TEXT |
▽

Market perspective: What to expect from the next 100 days
Following a chaotic start for the new administration, there’s hope a policy shift away from trade wars might bring stability to financial markets.
Summary
- The full economic impact of tariff turmoil has yet to be felt, according to Niladri “Neel” Mukherjee, TIAA Wealth Management’s chief investment officer.
- There are opportunities for de-escalation of tensions between the United States and key trading partners (including China) and for a Trump policy pivot to fiscal policy and deregulation.
- Against this backdrop, Mukherjee urges investors to stick to their long-term financial plans and resist the urge to time the market.
A four-pillar road map
Last December in TIAA Wealth Management’s
Trump’s first 100 days have reinforced his view, Mukherjee writes in
Mukherjee says the road map forward revolves around four policy pillars—trade policy, fiscal policy, immigration policy and deregulation. Each has potential to impact markets differently, depending on what Trump prioritizes in coming months. Given the uncertainty, Mukherjee recommends investors stick with their long-term financial plans and resist the urge to time the market.

△

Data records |
▽

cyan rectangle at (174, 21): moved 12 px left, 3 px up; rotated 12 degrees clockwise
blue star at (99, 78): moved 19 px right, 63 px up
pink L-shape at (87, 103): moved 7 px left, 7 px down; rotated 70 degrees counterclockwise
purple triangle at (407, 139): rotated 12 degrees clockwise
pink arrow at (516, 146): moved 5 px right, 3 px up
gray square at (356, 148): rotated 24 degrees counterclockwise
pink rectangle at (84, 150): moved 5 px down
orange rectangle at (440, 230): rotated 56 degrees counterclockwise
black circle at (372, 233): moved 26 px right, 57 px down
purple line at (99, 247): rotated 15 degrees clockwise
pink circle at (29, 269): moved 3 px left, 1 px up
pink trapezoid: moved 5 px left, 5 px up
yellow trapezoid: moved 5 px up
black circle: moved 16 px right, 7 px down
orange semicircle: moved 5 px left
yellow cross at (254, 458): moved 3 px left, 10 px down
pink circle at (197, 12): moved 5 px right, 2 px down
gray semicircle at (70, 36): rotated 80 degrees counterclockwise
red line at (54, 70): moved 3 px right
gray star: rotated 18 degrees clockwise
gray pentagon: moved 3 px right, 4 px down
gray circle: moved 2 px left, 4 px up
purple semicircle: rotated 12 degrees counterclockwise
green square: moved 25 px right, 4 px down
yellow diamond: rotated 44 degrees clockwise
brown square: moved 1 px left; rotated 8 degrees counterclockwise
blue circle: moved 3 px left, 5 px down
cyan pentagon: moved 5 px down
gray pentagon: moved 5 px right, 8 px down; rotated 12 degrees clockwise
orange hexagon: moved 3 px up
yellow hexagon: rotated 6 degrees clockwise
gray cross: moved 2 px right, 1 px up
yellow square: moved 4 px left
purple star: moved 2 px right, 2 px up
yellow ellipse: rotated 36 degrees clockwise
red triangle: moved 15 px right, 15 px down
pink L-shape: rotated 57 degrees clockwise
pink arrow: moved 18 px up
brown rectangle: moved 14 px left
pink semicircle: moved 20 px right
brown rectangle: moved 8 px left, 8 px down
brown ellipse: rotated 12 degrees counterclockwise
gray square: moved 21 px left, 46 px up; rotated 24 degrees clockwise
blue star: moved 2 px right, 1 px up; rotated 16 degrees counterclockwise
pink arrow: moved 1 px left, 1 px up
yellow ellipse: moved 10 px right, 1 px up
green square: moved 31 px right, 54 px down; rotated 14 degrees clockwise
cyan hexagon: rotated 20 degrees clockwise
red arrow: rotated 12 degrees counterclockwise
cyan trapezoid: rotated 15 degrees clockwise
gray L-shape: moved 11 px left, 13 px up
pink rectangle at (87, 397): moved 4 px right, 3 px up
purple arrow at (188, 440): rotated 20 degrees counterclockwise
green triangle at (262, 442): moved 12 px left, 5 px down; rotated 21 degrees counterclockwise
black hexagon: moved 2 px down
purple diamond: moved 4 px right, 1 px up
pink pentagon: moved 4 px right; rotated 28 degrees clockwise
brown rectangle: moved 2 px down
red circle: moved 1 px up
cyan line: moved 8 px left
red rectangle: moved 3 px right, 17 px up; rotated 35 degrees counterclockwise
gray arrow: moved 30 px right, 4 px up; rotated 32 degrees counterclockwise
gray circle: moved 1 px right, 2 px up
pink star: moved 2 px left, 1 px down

△

DIRECTIVES |
1. Output the market perspective text from "Market perspective: What" to "chief investment officer.".
2. In the shape rows from the start through the line with "yellow trapezoid: moved 5 px up", swap "pink" for "magenta" and return only those lines.
The market perspective text and the shape rows come from separate sources.

SOLVED TASKS |
1.
Market perspective: What to expect from the next 100 days
Following a chaotic start for the new administration, there’s hope a policy shift away from trade wars might bring stability to financial markets.
Summary
- The full economic impact of tariff turmoil has yet to be felt, according to Niladri “Neel” Mukherjee, TIAA Wealth Management’s chief investment officer.

2.
cyan rectangle at (174, 21): moved 12 px left, 3 px up; rotated 12 degrees clockwise
blue star at (99, 78): moved 19 px right, 63 px up
magenta L-shape at (87, 103): moved 7 px left, 7 px down; rotated 70 degrees counterclockwise
purple triangle at (407, 139): rotated 12 degrees clockwise
magenta arrow at (516, 146): moved 5 px right, 3 px up
gray square at (356, 148): rotated 24 degrees counterclockwise
magenta rectangle at (84, 150): moved 5 px down
orange rectangle at (440, 230): rotated 56 degrees counterclockwise
black circle at (372, 233): moved 26 px right, 57 px down
purple line at (99, 247): rotated 15 degrees clockwise
magenta circle at (29, 269): moved 3 px left, 1 px up
magenta trapezoid: moved 5 px left, 5 px up
yellow trapezoid: moved 5 px up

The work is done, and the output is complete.